The Bank of England yesterday cut interest rates by 1.5 per cent to three per cent may not be enough to boost the housing market.
In giving its reasons for the rate cut the monetary policy committee stated: “Consumer spending has faltered in the face of a squeeze on household budgets and tighter credit.
“Residential investment has fallen sharply.”
The rate cut came on the same day Halifax revealed a 13.7 per cent drop in annual house prices.
While the aim of the cut is to benefit the economy, will the housing market now flourish?
Neil Chegwidden, head of residential research at Jones Lang LaSalle, is down beat over the future of property.
“Even despite today’s dramatic base rate cut, we believe it will not help the UK housing market in the very short-term,” he said.
“The fact is that the incredible escalation of financial events over the past couple of months has significantly heightened the likely depth and duration of a UK recession and has also weakened the economic outlooks of almost all other nations.

SET OF TASKS>
• A. List every percentage figure that appears in the passage on the Bank of England rate cut.
• B. Pick up the passage on the Bank of England rate cut and the housing market after its last sentence, and carry it on for a few more sentences.

THE DATA>
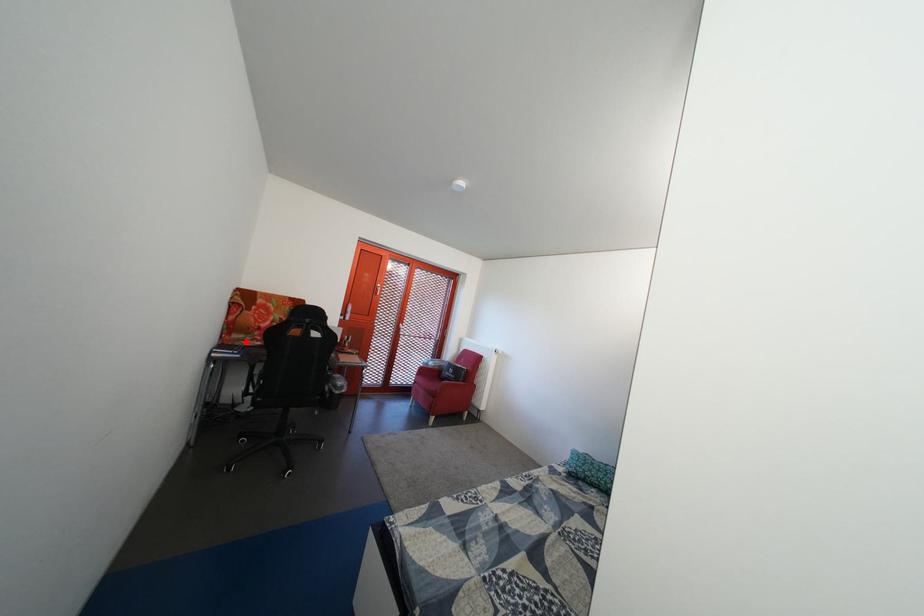
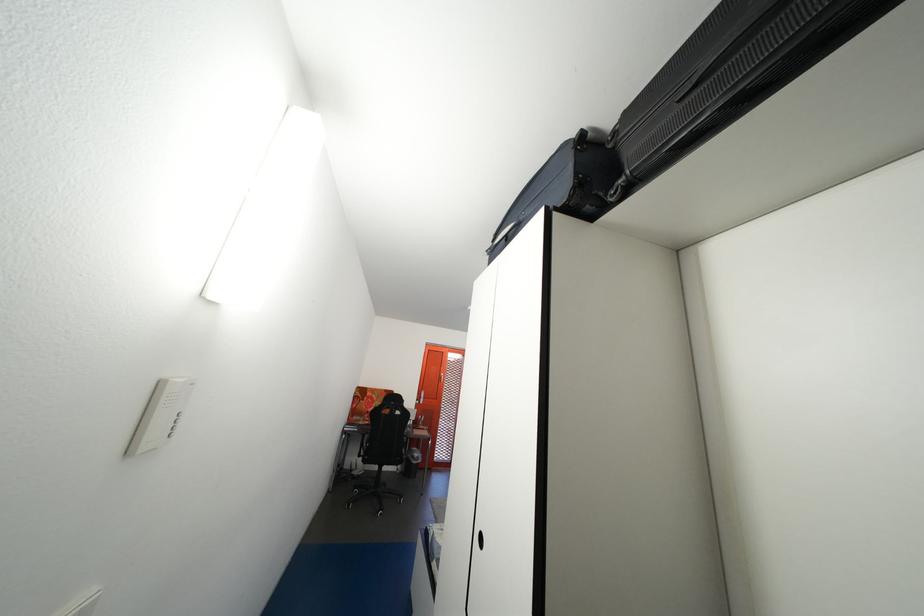
The point at the highlighted location is marked in the first image. Where is the corresponding point in the second image?

(367, 424)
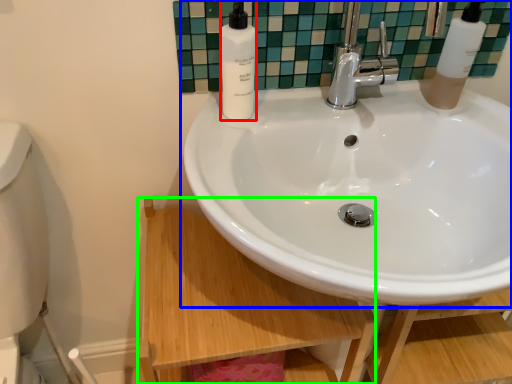
Question: Which object is the farthest from soap dispenser (highlighted by a red box)? Choose among these: sink (highlighted by a blue box) or counter top (highlighted by a green box).

Choices:
 (A) sink
 (B) counter top

Answer: (B)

RESPONSES PER TASK>
• A. 1.5 per cent, three per cent, 13.7 per cent

• B.
“So now, because of the latest round of financial crises and bail-outs, and in spite of the base rate cut, house price falls are likely to escalate again rather than ease and turnover is set to slow further.”
He added the usual property market fillip caused by an interest rate cut will not be evident this time around.
“Indeed the change is likely to create greater worry for households, initially at least, rather than provide a boost,” he concluded.
Daniel Lee, at property search engine Globrix, sees little difference for the property market.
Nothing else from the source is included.